Permakultur auf dem eigenen Balkon

Der Trend zur Permakultur wird für viele Menschen immer interessanter. Zudem lässt sich gerade der Balkon mit Elementen eines Permakulturgartens ausstatten. Jedoch können nicht alle Prinzipien angewendet werden, da schlicht der Platz fehlt.

Dennoch kann die Permakultur für einen höheren Ertrag sorgen und den eigenen Balkon oder auch die Terrasse harmonischer gestalten. Dabei ist es zu Beginn wichtig, zu wissen, welche Möglichkeiten sich umsetzen lassen. Die Optionen umfassen hier weit mehr, als vier Varianten, Kresse zu pflanzen. Viel mehr wird mit der Permakultur auf dem Balkon ein Garten geschaffen, der Ertrag bringt.

Permakultur und ihre Prinzipien

Eine der Kernideen der Permakultur ist das Prinzip des platzsparenden Anbaus. Das passt hervorragend zu dem Plan, den Balkon oder die Terrasse zu begrünen und noch leckeres Essen selbst herzustellen.

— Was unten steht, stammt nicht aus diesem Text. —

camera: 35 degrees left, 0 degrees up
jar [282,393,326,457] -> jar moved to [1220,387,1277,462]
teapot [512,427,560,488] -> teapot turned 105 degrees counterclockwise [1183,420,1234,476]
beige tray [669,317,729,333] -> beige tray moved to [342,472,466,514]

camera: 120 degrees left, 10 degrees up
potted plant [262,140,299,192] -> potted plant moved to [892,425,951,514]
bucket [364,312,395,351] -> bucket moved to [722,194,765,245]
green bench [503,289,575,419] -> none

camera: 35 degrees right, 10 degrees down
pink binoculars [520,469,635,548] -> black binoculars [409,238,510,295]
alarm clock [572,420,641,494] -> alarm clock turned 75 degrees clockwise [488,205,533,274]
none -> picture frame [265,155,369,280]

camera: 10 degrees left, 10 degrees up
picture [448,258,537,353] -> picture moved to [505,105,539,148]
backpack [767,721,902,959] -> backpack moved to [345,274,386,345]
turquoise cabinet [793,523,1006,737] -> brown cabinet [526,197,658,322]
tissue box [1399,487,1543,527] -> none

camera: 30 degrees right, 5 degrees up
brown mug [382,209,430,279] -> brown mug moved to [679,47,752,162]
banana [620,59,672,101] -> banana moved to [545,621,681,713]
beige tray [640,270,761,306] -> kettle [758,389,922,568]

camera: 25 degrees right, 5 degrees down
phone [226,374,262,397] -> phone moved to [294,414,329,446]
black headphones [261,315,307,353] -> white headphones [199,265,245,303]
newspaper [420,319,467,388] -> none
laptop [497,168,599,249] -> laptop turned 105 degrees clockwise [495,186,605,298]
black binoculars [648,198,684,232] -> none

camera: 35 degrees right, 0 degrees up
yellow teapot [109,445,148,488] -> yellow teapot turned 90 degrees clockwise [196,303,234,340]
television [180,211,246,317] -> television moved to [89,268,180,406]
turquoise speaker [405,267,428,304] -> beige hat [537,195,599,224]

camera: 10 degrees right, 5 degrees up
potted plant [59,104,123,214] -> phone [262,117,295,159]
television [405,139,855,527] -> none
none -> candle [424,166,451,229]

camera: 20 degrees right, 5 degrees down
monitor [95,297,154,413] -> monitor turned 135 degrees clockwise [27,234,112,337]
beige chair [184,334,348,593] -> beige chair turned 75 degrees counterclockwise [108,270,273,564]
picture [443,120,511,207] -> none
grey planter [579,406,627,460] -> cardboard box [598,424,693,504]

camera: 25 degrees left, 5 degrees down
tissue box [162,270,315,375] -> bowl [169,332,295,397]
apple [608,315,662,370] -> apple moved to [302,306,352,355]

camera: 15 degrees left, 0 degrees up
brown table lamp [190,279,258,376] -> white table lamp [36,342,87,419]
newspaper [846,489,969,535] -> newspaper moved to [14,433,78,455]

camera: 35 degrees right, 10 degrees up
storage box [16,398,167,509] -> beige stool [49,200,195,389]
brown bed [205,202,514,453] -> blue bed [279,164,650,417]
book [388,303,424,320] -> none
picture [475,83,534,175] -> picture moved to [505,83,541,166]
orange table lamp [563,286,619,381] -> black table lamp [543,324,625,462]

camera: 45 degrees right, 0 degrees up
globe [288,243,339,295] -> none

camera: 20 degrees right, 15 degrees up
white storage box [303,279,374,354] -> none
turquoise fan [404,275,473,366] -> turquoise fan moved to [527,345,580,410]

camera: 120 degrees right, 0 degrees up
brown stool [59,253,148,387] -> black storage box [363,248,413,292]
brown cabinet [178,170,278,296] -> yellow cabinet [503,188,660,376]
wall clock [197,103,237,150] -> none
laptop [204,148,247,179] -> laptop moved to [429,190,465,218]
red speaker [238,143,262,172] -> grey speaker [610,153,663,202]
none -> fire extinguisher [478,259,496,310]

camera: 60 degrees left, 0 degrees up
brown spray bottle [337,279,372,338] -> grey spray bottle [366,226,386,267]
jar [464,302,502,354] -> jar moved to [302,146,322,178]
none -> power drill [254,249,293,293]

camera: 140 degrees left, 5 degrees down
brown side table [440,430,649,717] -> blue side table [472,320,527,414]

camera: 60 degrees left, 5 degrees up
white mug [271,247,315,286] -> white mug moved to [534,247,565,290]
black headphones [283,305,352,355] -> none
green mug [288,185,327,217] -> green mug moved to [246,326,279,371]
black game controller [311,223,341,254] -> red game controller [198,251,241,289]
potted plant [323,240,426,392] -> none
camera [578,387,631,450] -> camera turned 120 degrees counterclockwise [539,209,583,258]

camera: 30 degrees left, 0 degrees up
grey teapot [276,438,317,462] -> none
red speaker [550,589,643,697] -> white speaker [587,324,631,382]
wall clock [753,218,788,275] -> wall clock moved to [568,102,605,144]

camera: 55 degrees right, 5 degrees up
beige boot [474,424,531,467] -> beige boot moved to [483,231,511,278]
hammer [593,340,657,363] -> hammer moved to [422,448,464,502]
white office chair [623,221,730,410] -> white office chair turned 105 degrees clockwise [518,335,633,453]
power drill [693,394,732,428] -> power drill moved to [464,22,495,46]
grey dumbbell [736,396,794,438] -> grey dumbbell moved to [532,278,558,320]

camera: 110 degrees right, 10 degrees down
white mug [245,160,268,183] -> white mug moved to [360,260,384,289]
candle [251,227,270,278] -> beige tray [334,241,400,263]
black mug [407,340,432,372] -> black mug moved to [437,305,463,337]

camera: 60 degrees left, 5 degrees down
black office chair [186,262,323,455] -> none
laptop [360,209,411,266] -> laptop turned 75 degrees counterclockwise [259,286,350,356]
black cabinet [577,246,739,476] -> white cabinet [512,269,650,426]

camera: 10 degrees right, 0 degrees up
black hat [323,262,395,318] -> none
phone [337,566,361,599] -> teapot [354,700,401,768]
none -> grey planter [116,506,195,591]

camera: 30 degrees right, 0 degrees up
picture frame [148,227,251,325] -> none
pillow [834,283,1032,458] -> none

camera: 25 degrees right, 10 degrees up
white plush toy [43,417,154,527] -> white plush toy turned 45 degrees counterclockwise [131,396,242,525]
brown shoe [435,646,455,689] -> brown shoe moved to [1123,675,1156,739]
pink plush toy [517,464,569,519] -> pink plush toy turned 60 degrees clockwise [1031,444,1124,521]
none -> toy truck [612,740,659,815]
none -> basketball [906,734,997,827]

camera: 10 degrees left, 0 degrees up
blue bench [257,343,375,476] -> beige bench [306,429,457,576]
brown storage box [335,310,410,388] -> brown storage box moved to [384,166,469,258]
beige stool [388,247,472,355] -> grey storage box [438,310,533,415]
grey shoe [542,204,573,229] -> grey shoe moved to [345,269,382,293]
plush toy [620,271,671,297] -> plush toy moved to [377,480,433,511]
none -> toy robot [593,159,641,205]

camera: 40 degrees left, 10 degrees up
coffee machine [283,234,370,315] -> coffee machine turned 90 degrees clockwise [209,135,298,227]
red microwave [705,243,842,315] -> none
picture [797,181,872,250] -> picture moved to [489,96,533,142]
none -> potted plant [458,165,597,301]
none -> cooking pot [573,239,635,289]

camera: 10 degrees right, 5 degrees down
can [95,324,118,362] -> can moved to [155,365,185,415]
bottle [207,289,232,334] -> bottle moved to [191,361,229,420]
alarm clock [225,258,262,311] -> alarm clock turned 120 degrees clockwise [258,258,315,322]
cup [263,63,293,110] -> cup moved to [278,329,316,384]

Dabei gilt ebenfalls, dass alles, was vorhanden ist, genutzt wird, ohne dass viel Abfall produziert wird. Auch das lässt sich auf einem Balkon gut umsetzen.

Mit einer Wurmfarm oder kleinen Komposthaufen, die mit vertrockneten Pflanzenresten, Blättern oder Küchenabfällen gefüttert werden, wird Müll in Kompost umgewandelt. Durch die Verwendung vieler unterschiedlicher Pflanzen sorgen Sie zudem für Artenvielfalt, von der nicht nur Sie alleine profitieren.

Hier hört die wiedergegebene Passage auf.